[Start of section]

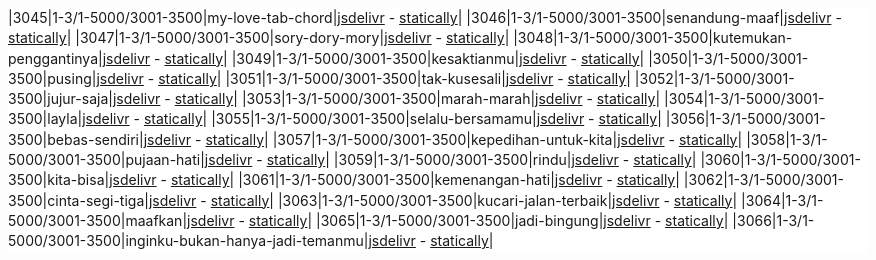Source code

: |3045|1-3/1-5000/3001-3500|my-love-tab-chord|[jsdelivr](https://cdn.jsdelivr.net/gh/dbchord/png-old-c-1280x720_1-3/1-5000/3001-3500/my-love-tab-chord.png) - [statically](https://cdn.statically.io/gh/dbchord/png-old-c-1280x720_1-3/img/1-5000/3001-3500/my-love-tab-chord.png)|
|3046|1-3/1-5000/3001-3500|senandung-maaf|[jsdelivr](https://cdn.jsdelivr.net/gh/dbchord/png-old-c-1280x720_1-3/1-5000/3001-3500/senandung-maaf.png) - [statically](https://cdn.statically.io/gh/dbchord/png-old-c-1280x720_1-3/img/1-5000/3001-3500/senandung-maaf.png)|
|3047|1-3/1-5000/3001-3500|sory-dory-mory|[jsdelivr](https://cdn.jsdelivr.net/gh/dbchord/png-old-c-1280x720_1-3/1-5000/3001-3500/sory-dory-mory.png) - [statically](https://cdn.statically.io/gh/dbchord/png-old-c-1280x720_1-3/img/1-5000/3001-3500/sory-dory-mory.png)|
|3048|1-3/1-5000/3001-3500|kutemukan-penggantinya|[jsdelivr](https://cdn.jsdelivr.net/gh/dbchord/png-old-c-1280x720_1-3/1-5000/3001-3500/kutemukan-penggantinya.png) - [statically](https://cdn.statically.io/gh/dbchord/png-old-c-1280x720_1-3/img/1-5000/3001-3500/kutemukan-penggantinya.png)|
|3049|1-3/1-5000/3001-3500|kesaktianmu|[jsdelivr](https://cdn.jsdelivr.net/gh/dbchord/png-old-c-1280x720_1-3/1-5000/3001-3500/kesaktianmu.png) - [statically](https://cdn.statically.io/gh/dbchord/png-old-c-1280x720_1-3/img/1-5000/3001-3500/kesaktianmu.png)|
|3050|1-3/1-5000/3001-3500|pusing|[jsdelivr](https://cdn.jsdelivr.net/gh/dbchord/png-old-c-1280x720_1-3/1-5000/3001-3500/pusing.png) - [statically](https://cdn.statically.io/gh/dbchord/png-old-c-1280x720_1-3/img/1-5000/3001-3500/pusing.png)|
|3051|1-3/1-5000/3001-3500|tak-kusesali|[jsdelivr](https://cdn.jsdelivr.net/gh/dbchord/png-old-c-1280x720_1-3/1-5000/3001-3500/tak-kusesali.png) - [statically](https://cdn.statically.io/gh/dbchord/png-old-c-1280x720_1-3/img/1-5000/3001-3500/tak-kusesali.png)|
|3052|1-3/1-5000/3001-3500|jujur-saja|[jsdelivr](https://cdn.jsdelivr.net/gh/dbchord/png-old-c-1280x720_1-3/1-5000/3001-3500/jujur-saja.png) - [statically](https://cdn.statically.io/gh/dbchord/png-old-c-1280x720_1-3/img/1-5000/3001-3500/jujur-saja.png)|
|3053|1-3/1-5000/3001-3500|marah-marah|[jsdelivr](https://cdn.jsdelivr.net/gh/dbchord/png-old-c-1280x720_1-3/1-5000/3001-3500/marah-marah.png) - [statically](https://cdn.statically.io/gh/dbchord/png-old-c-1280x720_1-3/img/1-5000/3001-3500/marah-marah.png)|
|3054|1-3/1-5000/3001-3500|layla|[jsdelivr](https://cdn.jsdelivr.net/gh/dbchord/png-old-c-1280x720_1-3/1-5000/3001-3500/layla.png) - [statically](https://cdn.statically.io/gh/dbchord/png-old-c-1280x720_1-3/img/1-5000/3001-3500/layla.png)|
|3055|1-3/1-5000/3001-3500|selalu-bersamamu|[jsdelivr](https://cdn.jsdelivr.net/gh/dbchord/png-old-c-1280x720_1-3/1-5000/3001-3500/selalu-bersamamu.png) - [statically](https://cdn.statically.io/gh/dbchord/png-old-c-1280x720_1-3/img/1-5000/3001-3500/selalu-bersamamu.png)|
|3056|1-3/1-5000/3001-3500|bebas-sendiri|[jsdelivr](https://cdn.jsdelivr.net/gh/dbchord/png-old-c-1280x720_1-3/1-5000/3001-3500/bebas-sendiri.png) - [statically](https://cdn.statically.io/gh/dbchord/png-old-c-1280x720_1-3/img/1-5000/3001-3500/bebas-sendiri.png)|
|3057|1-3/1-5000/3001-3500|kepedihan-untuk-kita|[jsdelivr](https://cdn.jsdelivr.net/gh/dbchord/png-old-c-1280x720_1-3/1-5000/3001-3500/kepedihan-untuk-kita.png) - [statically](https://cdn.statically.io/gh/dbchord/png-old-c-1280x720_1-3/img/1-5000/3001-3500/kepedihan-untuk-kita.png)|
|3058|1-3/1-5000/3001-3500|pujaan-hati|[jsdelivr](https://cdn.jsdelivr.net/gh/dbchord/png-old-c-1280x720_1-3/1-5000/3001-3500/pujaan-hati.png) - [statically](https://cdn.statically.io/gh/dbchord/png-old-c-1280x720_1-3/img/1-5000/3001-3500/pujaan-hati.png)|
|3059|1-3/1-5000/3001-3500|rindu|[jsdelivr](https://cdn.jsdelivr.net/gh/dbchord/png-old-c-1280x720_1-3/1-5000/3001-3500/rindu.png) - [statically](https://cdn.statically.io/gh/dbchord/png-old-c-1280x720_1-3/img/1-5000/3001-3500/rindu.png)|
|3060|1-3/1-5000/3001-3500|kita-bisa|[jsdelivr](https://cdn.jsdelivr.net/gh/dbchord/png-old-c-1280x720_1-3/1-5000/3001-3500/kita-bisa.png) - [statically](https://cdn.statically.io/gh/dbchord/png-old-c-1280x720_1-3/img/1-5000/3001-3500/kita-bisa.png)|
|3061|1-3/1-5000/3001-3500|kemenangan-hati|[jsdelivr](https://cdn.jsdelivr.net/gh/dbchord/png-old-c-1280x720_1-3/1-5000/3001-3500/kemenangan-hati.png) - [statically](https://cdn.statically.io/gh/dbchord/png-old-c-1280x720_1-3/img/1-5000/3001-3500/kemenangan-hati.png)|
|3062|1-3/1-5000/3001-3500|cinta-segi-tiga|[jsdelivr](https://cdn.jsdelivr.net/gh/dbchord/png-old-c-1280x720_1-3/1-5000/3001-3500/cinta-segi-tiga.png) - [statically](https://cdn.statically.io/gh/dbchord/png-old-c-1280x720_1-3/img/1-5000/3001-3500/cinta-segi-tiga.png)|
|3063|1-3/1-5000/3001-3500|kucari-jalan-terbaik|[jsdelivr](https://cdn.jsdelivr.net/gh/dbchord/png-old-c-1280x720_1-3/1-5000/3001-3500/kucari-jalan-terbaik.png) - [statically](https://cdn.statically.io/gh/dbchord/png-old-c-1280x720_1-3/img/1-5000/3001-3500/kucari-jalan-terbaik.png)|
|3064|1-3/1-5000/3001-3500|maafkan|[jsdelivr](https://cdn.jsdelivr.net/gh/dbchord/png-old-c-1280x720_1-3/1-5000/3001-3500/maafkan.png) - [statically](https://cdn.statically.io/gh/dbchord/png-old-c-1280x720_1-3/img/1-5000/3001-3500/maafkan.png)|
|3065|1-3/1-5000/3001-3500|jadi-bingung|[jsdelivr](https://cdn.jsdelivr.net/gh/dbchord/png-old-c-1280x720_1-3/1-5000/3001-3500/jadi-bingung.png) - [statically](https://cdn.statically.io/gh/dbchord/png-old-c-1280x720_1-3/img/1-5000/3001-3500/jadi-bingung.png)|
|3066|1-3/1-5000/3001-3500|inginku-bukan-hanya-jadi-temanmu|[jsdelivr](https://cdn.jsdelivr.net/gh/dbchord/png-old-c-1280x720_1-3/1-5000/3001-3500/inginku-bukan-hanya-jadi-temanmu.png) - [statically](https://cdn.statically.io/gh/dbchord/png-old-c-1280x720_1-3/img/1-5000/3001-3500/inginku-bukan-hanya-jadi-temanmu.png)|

[End of section]

### Exercise instructions
In the entries above, which lines hold the word "kita"? Copy them out.

### Problem solution
|3057|1-3/1-5000/3001-3500|kepedihan-untuk-kita|[jsdelivr](https://cdn.jsdelivr.net/gh/dbchord/png-old-c-1280x720_1-3/1-5000/3001-3500/kepedihan-untuk-kita.png) - [statically](https://cdn.statically.io/gh/dbchord/png-old-c-1280x720_1-3/img/1-5000/3001-3500/kepedihan-untuk-kita.png)|
|3060|1-3/1-5000/3001-3500|kita-bisa|[jsdelivr](https://cdn.jsdelivr.net/gh/dbchord/png-old-c-1280x720_1-3/1-5000/3001-3500/kita-bisa.png) - [statically](https://cdn.statically.io/gh/dbchord/png-old-c-1280x720_1-3/img/1-5000/3001-3500/kita-bisa.png)|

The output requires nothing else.